2.4.1. Architecture Description File Format for Instance Parameterization

The FPGA AI Suite IP has a highly configurable architecture. Configuring the design allows for different trade-offs between inference performance (throughput and latency) and utilization of FPGA resources (area). Configurations are specified through Architecture Description Files. The IP instances corresponding to these configurations can be compiled as part of an FPGA design into an FPGA bitstream.

The architecture determines how much FPGA area is consumed by the FPGA AI Suite IP and strongly affects the achieved inference fps and ease of timing closure.

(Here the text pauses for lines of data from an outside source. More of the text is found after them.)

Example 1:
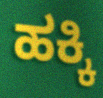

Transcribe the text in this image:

ಹಕ್ಕಿ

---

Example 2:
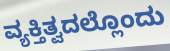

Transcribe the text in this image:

ವ್ಯಕ್ತಿತ್ವದಲ್ಲೊಂದು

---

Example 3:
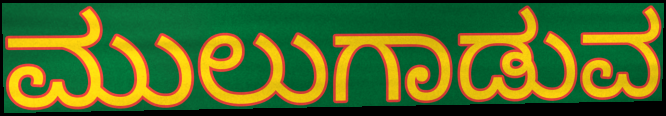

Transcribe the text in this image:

ಮುಲುಗಾಡುವ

Achieving the best performance of a given graph for a given FPGA area (or the smallest FPGA area for a given performance target) requires optimizing the architecture. The architecture optimization function of the FPGA AI Suite compiler is designed to produce good architectures for a given graph or set of graphs. For more details about the architecture optimization function of the compiler, refer to the FPGA AI Suite Compiler Reference Manual .

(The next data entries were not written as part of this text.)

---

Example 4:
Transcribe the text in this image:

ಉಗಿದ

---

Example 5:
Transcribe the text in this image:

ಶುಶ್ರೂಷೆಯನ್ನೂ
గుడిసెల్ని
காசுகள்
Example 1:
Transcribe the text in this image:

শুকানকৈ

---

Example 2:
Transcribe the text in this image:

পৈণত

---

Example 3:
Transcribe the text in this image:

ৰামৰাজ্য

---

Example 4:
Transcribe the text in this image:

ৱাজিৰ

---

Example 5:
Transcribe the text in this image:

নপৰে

The FPGA AI Suite Architecture Description Files use the protobuf format and have a .arch file extension. While these files are human readable and editable, manually optimizing an architecture requires a deep knowledge of the FPGA AI Suite IP design and is not recommended.

You adjust some of the architecture parameters by hand, because the Architecture Optimizer does not modify them. For example, the optimizer does not modify the numerical precision (for example, fp16 or fp11) in the architecture file. Similarly, the optimizer does not modify details related to the AXI interfaces on the IP. In some case, you can improve performance of the resulting optimized architecture by the choice of these values.

When possible, modifying the graph or batch size might also result in performance improvements. For example, a graph that requires FP16 precision might have sufficient accuracy at FP11 or FP12 if a few extra layers are added. Reducing the internal precision enables a large memory and area reduction. Very small and fast graphs might achieve a higher performance on hardware by using a batch size that is greater than one.

The example_architectures/ directory includes an example that shows how to enable the hardware-accelerated softmax function.

The comment character in the .arch format is #.